Some people have reported problems after their antivirus programs found a potentially threatening file called “FileRepMalware“.
Avast and AVG seem to be equally responsive to picking up this suspicious file, although it has happened on various Windows platforms including Windows 7, 8.1 and also 10.
The word ‘malware’ is never reassuring in a file name, but FileRepMalware is just a tag that some antivirus programs allocate to files.
It is frequently linked with a third party tool called KMSPIBO which can activate Windows without having to buy the operating system. This threat has been around for a few years and used to be known as Win32:Evo-gen[Susp].
When does FileRepMalware occur?
If you are using Avast antispyware, you will see a file with this tag if all these conditions are met:
- The file hasn’t been added to the Antivirus cleanset.
- The file isn’t signed by any publisher or the antivirus program does not trust the signature.

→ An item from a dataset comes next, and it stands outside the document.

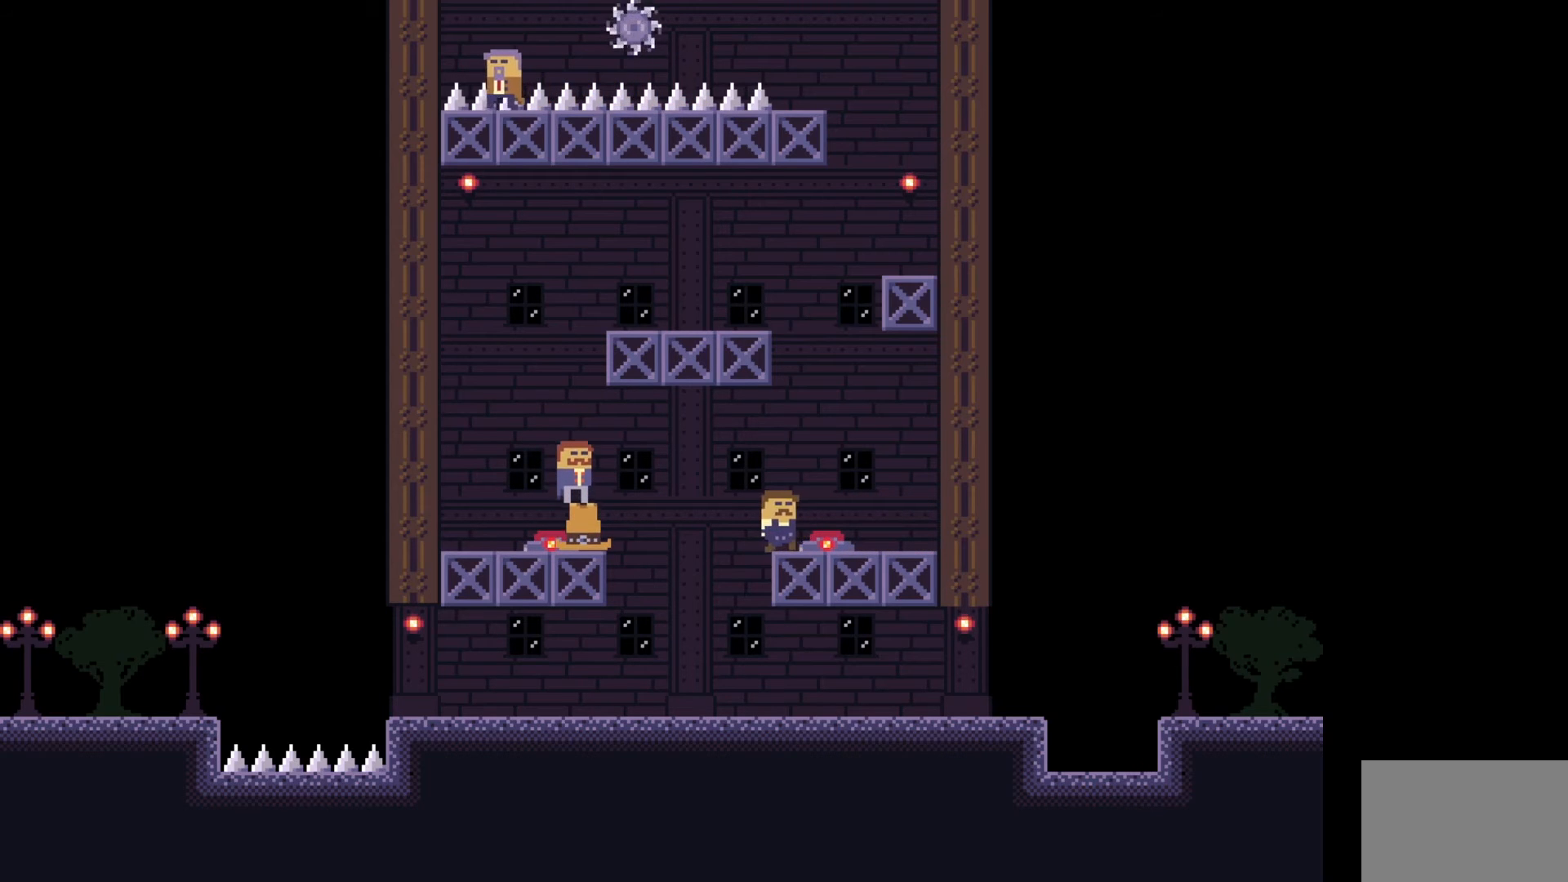
{"keys": [], "events": [[167, "w", "down"], [383, "w", "up"]]}
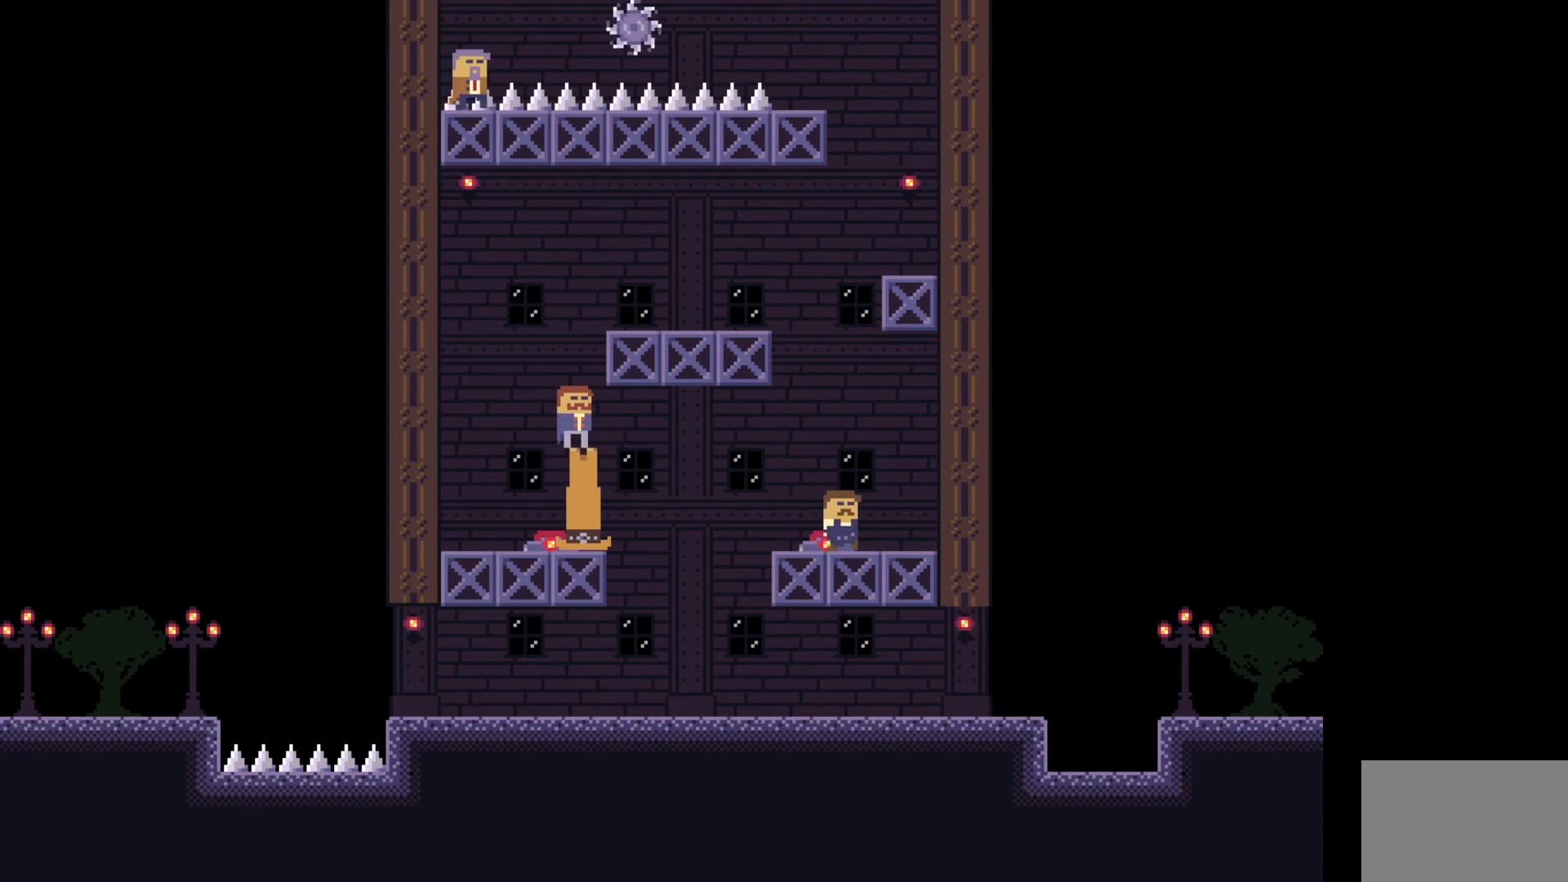
{"keys": ["d", "space"], "events": [[150, "space", "down"], [483, "d", "down"]]}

If you are seeing the DomainRepMalware tag, then there is a fourth condition too, which is:
- The file isn’t well known, which means only a few users have tried to download, launch or use the file
If it turns out to be a real security threat, then FileRepMalware isn’t too bad compared to some others.
This malware can only install annoying adware and can’t operate as IDP viruses (Trojan) or perform identity theft etc.
Is FileRepMalware Dangerous?
Just because an antivirus program flags a file as being suspicious doesn’t mean it really is. AVG and Avast are especially notorious for giving many false positives when analyzing files which might have the FileRepMalware virus.
If very few users have downloaded or installed or used a file, then Avast will give the file the FileRepMalware tag as a warning.
This tells you about how popular that particular file might be (or not be) but doesn’t say much about its safety.
If this tag is allocated, it might be because the file has a poor reputation score. This can happen with a cracked app but it can also be a false positive by a legitimate file.
How To Know If FileRepMalware Is A Real Threat?
So how can you tell if it is a real threat or a false positive?
The simplest way is to go to the VirusTotal website and upload the file in question (the file will then be tested with more than fifty malware scanners to find out if it is infected or safe).
- Navigate to VirusTotal and click on “Choose file“.
- Upload the suspicious file which your antivirus program flagged.
- Wait for the malware aggregator to show the results.
Typically if fewer than 15 security engines say the file is infected, it is likely you have a false positive, especially if the file is part of an application crack or something else like that.
How to Remove FileRepMalware?
Did the VirusTotal scan show you have a genuine threat instead of a false positive? If so, you will need to make sure the virus is completely eradicated.
You will need a security scanner for this, preferably a reliable one.
Malwarebytes is an example of a reliable scanner and you can get it for free. Once installed, you should run a Deep Scan which will remove the infected files.
If your TotalVirus scan showed the file is a false positive, then you should simply update your antivirus.
When a file gets labeled wrongly with FileRepMalware, it will be whitelisted in the next update. That way, the false positive will not show up again.
AVG and Avast both update automatically if there is a new virus database signature. Sometimes though a third party app or manual user mod can stop this from happening, in which case you will need to update the security suite manually.
If you find you are still getting these false positives even after updating your AV program, you might want to change over and try a different antivirus program.